Mais la réalité de Lampedusa est tout autre : « On était 700 à dormir dehors. J’ai vu un homme arriver en bateau le même jour que moi, il était le seul survivant sur 103 personnes. Il a eu juste une couverture de survie et on l’a laissé là, comme ça. Ils nous ont mis en quarantaine à cause du Covid, ils ont séparé des mères et leurs enfants. Je me suis dit : c’est ça, l’Europe ? Je me suis demandé ce que je venais faire ici », se remémore-t-il. Après quelques jours en Italie, Bassirou décide de prendre le train pour la France, seul. Sa belle-sœur, qui l’accompagnait jusqu’en Tunisie, a eu peur de faire la traversée début novembre. Lorsqu’elle se décide finalement à monter à bord d’un bateau, fin décembre, celui-ci fait naufrage, condamnant ses passagers.

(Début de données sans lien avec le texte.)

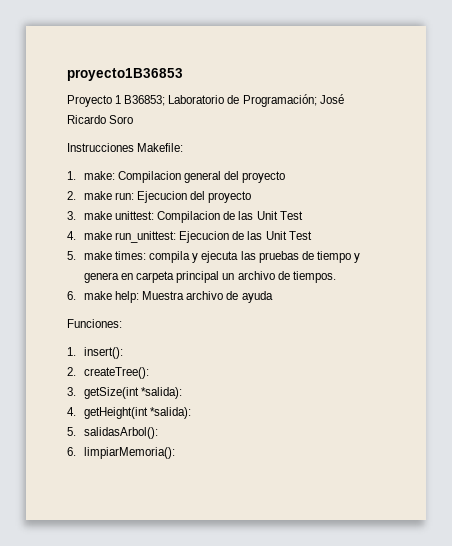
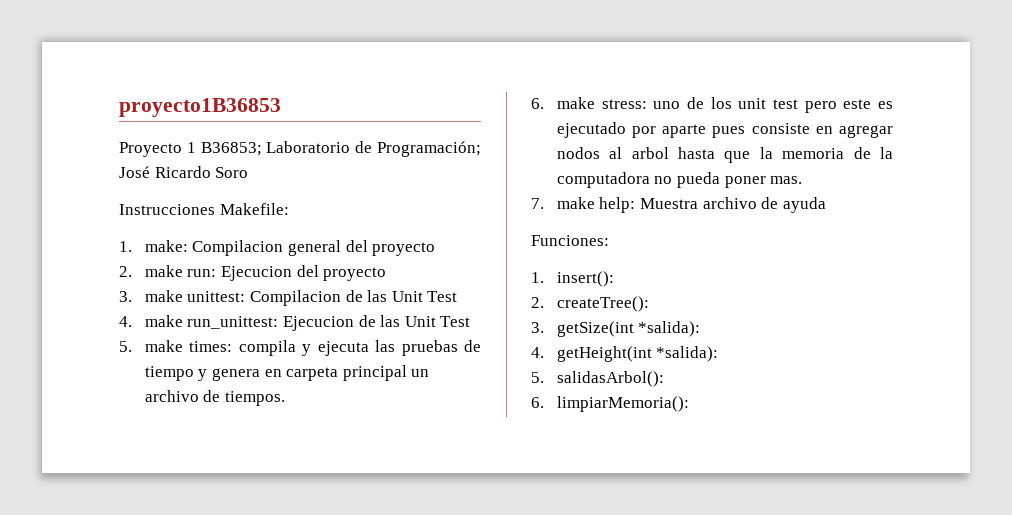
(113, 295) none -> [601,97,893,113] [556,122,893,138] [556,147,893,163] [556,172,803,188] [531,197,595,209] stress: uno de los unit test pero este es ejecutado por aparte pues consiste en agregar nodos al arbol hasta que la memoria de la computadora no pueda poner mas. // 7. make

Un peu au hasard, Bassirou a choisi de débarquer à Lyon, un vendredi de janvier. Après quelques jours à zoner au centre commercial pour le chauffage et quelques nuits passées à dormir à un arrêt de tram, l’adolescent pousse la porte de Forum réfugiés. L’association, chargée par la métropole de Lyon de réaliser les évaluations de minorité, refuse de le reconnaître comme mineur, mais accepte néanmoins de le mettre à l’abri dans un hôtel, le temps de son recours devant le juge des enfants. « Je voyais bien que la dame de Forum réfugiés ne comprenait pas ce que je lui racontais, c’est comme ça que j’ai eu l’idée de me mettre à dessiner, pour expliquer ce que j’avais vécu. »

Un clair-obscur à l’image du jeune homme

C’est du côté du Secours populaire qu’il trouve de l’aide pour la première fois : il y prend des cours de français, on le pousse à dessiner. « Avant ça, les seules fois où j’avais dessiné, c’était dans la terre, avec un bâton, quand j’étais petit et que je devais aller sortir les bêtes. » Touchés par son histoire, les bénévoles l’encouragent à tirer de son expérience un livre, le Voyage de Bassirou, qu’ils autoéditent à un petit nombre d’exemplaires. Petit à petit, il commence à construire une vie en France : le juge le reconnaît mineur, ce qui lui permet de bénéficier d’un accompagnement spécifique de la protection de l’enfance. « J’ai pu m’inscrire dans une formation pour devenir plaquiste », explique le jeune homme, qui doit valider son CAP cette année et reste en attente d’un visa de travail temporaire.

Au final, Bassirou dit s’être « enrichi » de son expérience parfois éprouvante. Mais certains fantômes continuent de l’accompagner : en plus de la mort de sa belle-sœur en Méditerranée, il reste marqué par le décès de son ami Amadou, mineur isolé, ivoirien comme lui, au bout de six mois d’hospitalisation en France. De ce drame, il a fait un tableau, baptisé Inséparables : deux bouleaux grandis du même humus, l’un dans l’ombre et l’autre effleuré par le soleil. Un clair-obscur à l’image du jeune homme, à la fois plein d’espoir et hanté par la solitude, et qui compte publier en juin l’Arrivée de Bassirou.